JUST WHEN it seemed that it might be time to write organized labor's obituary, a union of 4,000 janitors, most of them immigrants and people of color--Service Employees International Union Local 26--has demonstrated that it is possible to rewrite this script.
They launched an aggressive and creative campaign which demonstrated, as they often chanted in Spanish, "Sí se puede," or in Somali, "Haa warkanaa!"--"Yes, we can!" For three years, they educated, organized and mobilized their ranks, developed leaders within immigrant communities and on-the-job, built alliances with community and environmental organizations and solicited the support of other unions and elected officials.
They paraded through downtown skyways, marched on malls and disrupted bankers' meetings. They pressured building owners--profitable banks, insurance companies and the like--to provide resources for workers' wages and benefits.
They insisted that these institutions--our local "Wall Street"--not put the burden of the Great Recession on poor and working people. And they made it clear that, after weeks of working without a contract, they were going to strike on March 1. The campaign highlighted the predicament of one custodian, a Mexican immigrant laid off when a bank had switched contract cleaners a year ago, her home then foreclosed upon by another bank.
When a local business organization prepared to name the CEO of that bank--a man who had just been awarded $12 million in stock options--their "Executive of the Year," the union rallied its members and allies to give him a greeting of their own.
The bank suddenly announced their willingness to renegotiate the mortgage. In announcing this development, the union president, Javier Morillo, reminded the crowd: "This is not just about Rosalina and her family. It is about all of us."
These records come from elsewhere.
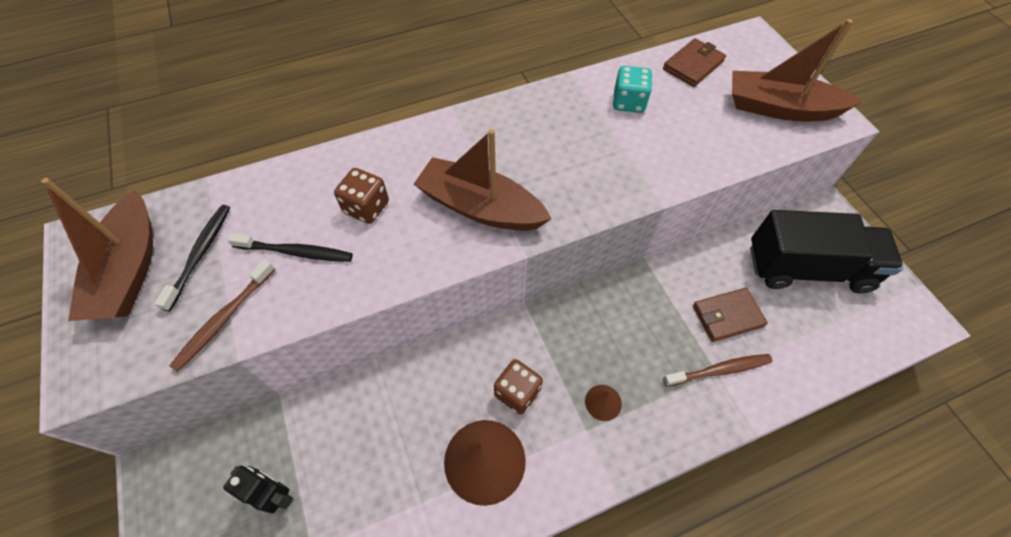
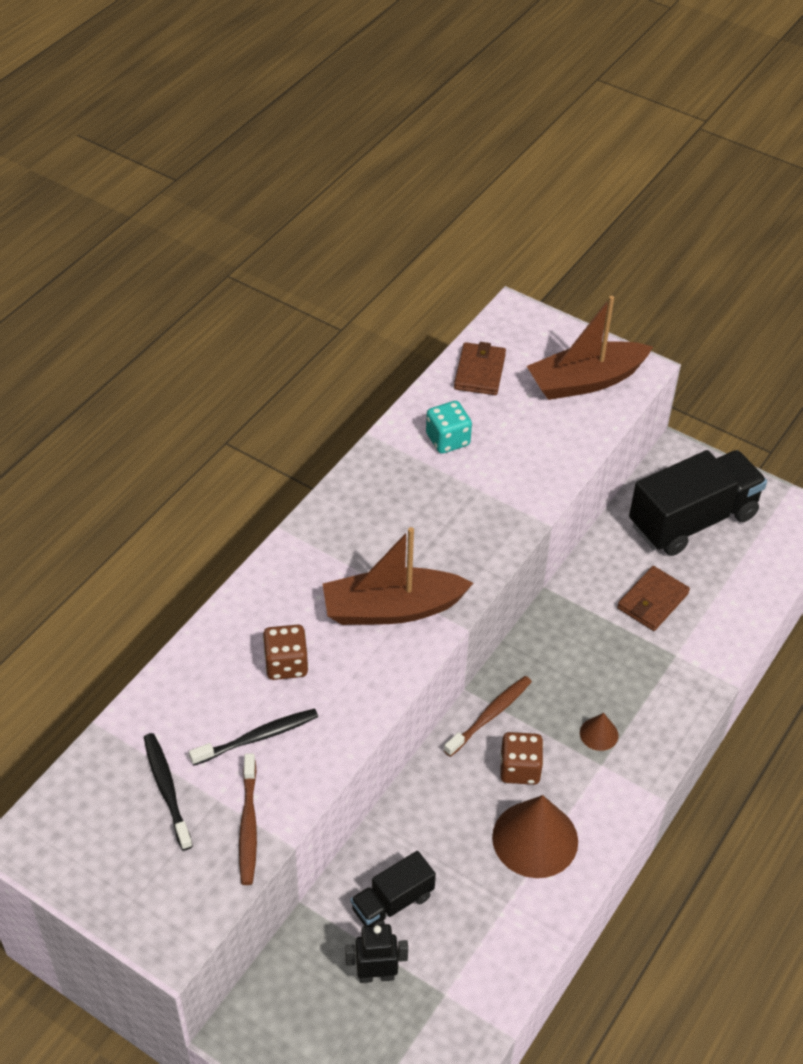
camera: 35 degrees left, 10 degrees down
brown boat [41,178,153,321] -> none
brown toothbrush [663,354,773,387] -> brown toothbrush moved to [444,676,532,757]
none -> black truck [350,851,436,926]

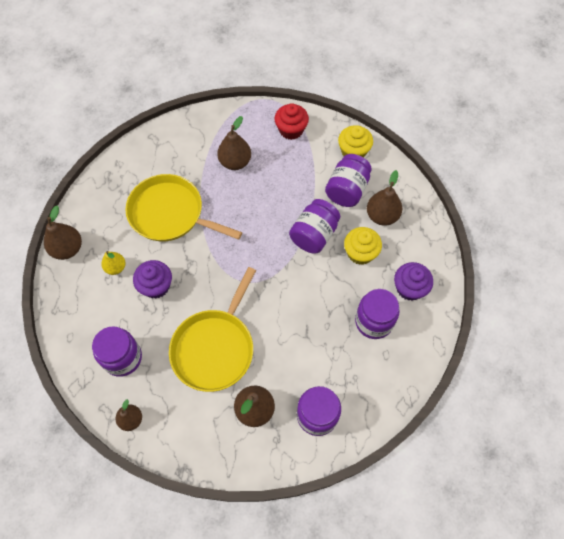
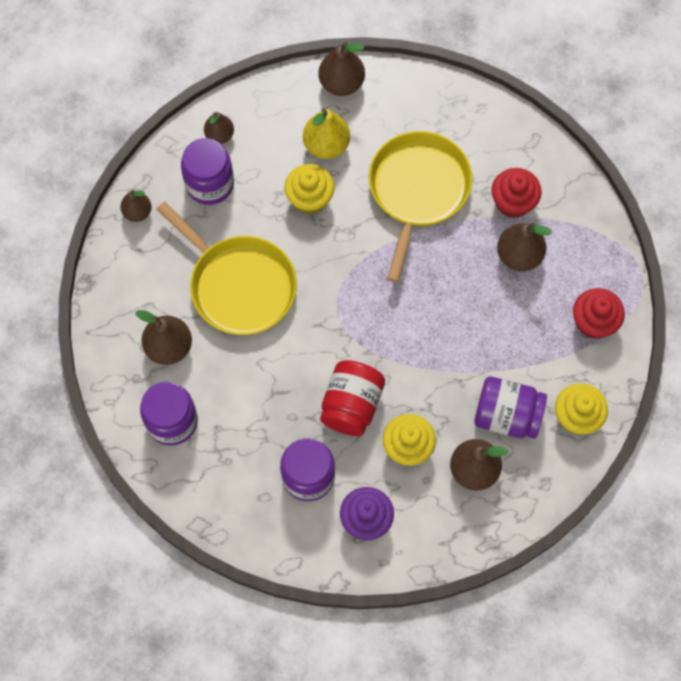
camera: 80 degrees right, 5 degrees up
yellow pear [101,251,126,275] -> yellow pear [303,108,350,159], size x1.56
purple cupcake [133,260,172,299] -> yellow cupcake [285,164,334,214]
yellow pan [169,267,256,392] -> yellow pan turned 150 degrees counterclockwise [156,202,297,335]
purple jar [289,199,340,254] -> none
none -> brown pear [204,112,234,144]
none -> red jar [320,360,385,436]
none -> red cupcake [491,168,542,218]

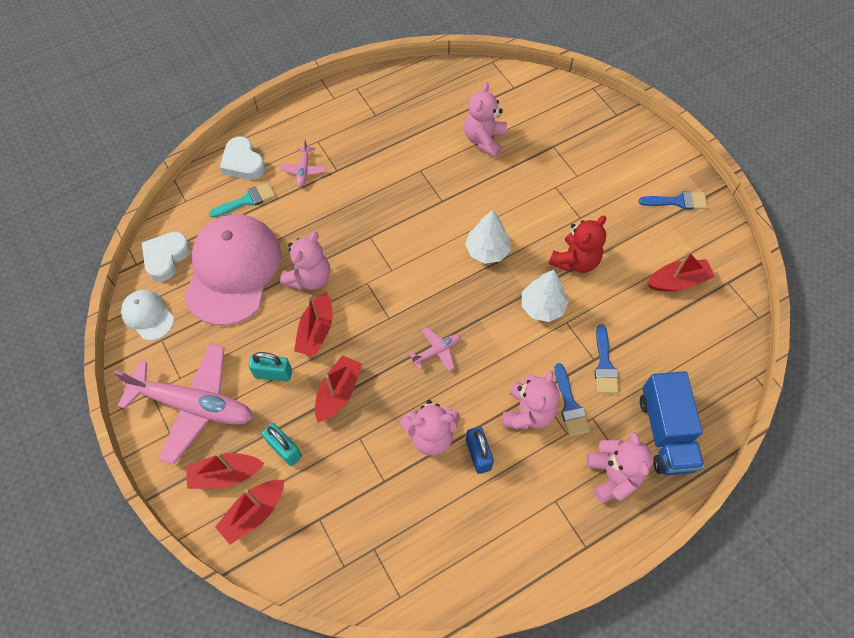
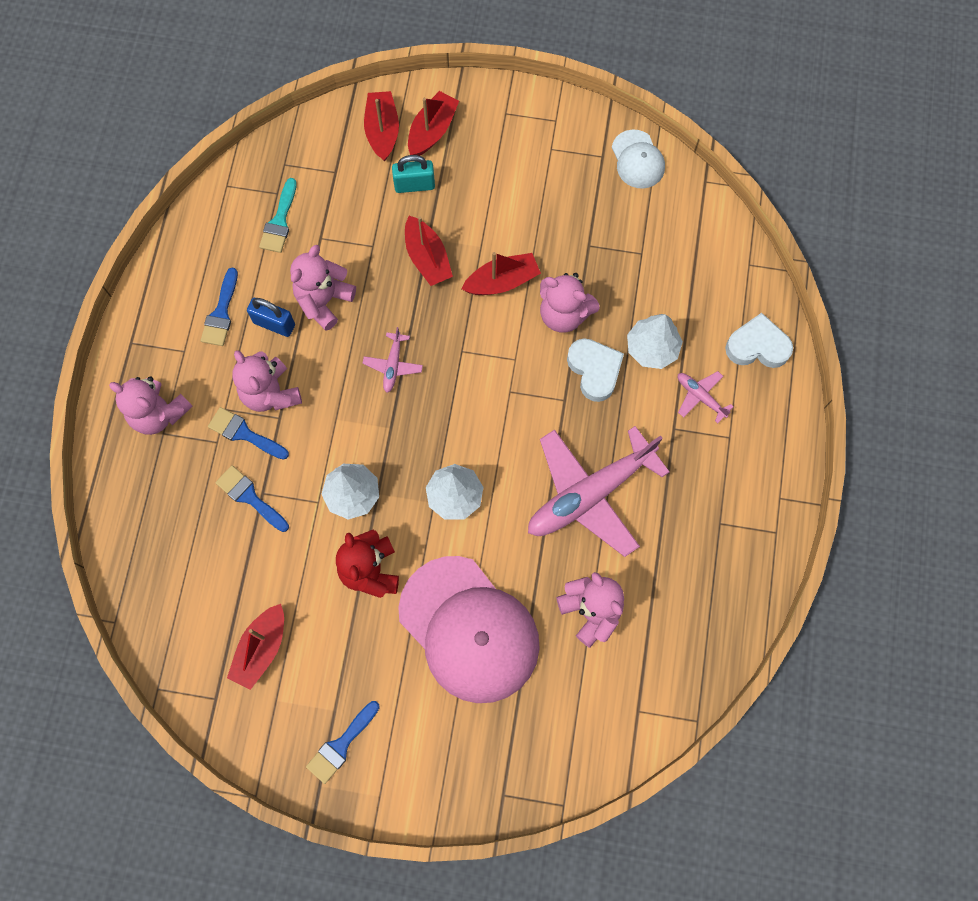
camera: 130 degrees right, 10 degrees up
pink plane [113,343,253,464] -> pink plane moved to [528,426,670,557]
white cap [121,290,174,341] -> white cap turned 75 degrees clockwise [612,129,665,189]
white heart [142,232,191,282] -> white heart moved to [567,338,624,402]
pink cap [184,214,281,325] -> pink cap moved to [398,556,540,703]
turquoise brush [209,182,276,218] -> turquoise brush moved to [259,178,297,253]
turquoise padlock [248,352,292,382] -> none
pink teddy bear [280,232,330,290] -> pink teddy bear turned 45 degrees counterclockwise [540,273,600,333]
red boat [294,292,333,356] -> red boat turned 105 degrees clockwise [462,252,541,295]
blue truck [640,371,704,475] -> none
none -> blue brush [201,267,238,346]
none -> white tree [627,314,683,369]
AFTER A marathon 23-hour bargaining session over the February 27-28 weekend, the Minneapolis-St. Paul Contract Cleaners Association reached an agreement with Local 26. The terms will make a huge difference in the lives of the women and men represented by the union.
Custodians will not lose their jobs if building owners change cleaners (as had happened to Rosalina). Six-hour shifts will become seven hours in a year, and eight hours a year after that, enabling custodians to bring home 38 percent more income. All custodians will get raises. While they seem small (25 cents an hour in the first year, 10 cents an hour in the second and third years), it's important to know that management had begun negotiations by asking for a $5 an hour pay cut!
Health insurance is being reorganized so that all workers will gain access to one plan, with more affordable premiums and lower out-of-pocket caps. Management agrees to use green cleaning products wherever possible and to cooperate in a labor-management committee, which will establish an orderly process to transition many night jobs into day jobs.
Local 26's success rested on their ability to make their struggle about "all of us."
They adopted an encompassing approach which not only pulled together their diverse membership, but also spoke for the diverse working-class victims of neoliberalism and the "Great Recession": the 1,200 members of their union fired last summer for not having proper legal documents; the new workers hired to replace them whose employer tried to cheat them out of pay by extending their probationary periods beyond the terms of the contract; the Northwest Airlines mechanics whose jobs had been contracted out to Hong Kong and Singapore in 2006; the new hires at St. Paul's Ford plant who are being paid half of what the workers who took buyouts had been earning; the victims of bank-initiated foreclosures across the Twin Cities; the poor adults whose access to health care has been threatened by Gov. Tim Pawlenty.
Local 26's "all of us" includes activists as well as victims--those who care about the environment, economic justice and who seek comprehensive immigration reform. It's a big tent. And inside that tent, they are writing a new script.